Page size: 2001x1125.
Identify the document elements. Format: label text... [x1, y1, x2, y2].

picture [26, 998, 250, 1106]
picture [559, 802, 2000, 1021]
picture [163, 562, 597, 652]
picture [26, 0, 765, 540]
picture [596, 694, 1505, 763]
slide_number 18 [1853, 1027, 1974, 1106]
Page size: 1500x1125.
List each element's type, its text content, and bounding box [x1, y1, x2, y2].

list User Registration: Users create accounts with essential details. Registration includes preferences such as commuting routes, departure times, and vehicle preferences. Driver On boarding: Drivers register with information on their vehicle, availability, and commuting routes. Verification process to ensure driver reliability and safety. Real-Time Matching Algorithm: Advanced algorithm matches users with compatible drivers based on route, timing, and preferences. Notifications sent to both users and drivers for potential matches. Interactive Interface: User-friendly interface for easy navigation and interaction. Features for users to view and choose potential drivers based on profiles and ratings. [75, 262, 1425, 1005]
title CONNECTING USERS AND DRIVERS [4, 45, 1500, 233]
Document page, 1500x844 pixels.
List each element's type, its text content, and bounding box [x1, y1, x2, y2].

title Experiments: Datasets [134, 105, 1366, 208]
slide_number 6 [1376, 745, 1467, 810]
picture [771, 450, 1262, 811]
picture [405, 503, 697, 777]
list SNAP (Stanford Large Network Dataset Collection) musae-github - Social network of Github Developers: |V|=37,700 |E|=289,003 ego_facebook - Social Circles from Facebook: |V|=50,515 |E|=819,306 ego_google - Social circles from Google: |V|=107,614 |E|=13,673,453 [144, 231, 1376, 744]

● ● ●

> **What you should do**: An exact reproduction of all the records is needed.

> **Answer below**:
Page size: 2001x1125.
Identify the document elements. Format: label text... [x1, y1, x2, y2].

picture [26, 998, 250, 1106]
picture [559, 802, 2000, 1021]
picture [163, 562, 597, 652]
picture [26, 0, 765, 540]
picture [596, 694, 1505, 763]
slide_number 18 [1853, 1027, 1974, 1106]
Page size: 1500x1125.
List each element's type, its text content, and bounding box [x1, y1, x2, y2].

list User Registration: Users create accounts with essential details. Registration includes preferences such as commuting routes, departure times, and vehicle preferences. Driver On boarding: Drivers register with information on their vehicle, availability, and commuting routes. Verification process to ensure driver reliability and safety. Real-Time Matching Algorithm: Advanced algorithm matches users with compatible drivers based on route, timing, and preferences. Notifications sent to both users and drivers for potential matches. Interactive Interface: User-friendly interface for easy navigation and interaction. Features for users to view and choose potential drivers based on profiles and ratings. [75, 262, 1425, 1005]
title CONNECTING USERS AND DRIVERS [4, 45, 1500, 233]
Document page, 1500x844 pixels.
List each element's type, its text content, and bounding box [x1, y1, x2, y2].

title Experiments: Datasets [134, 105, 1366, 208]
slide_number 6 [1376, 745, 1467, 810]
picture [771, 450, 1262, 811]
picture [405, 503, 697, 777]
list SNAP (Stanford Large Network Dataset Collection) musae-github - Social network of Github Developers: |V|=37,700 |E|=289,003 ego_facebook - Social Circles from Facebook: |V|=50,515 |E|=819,306 ego_google - Social circles from Google: |V|=107,614 |E|=13,673,453 [144, 231, 1376, 744]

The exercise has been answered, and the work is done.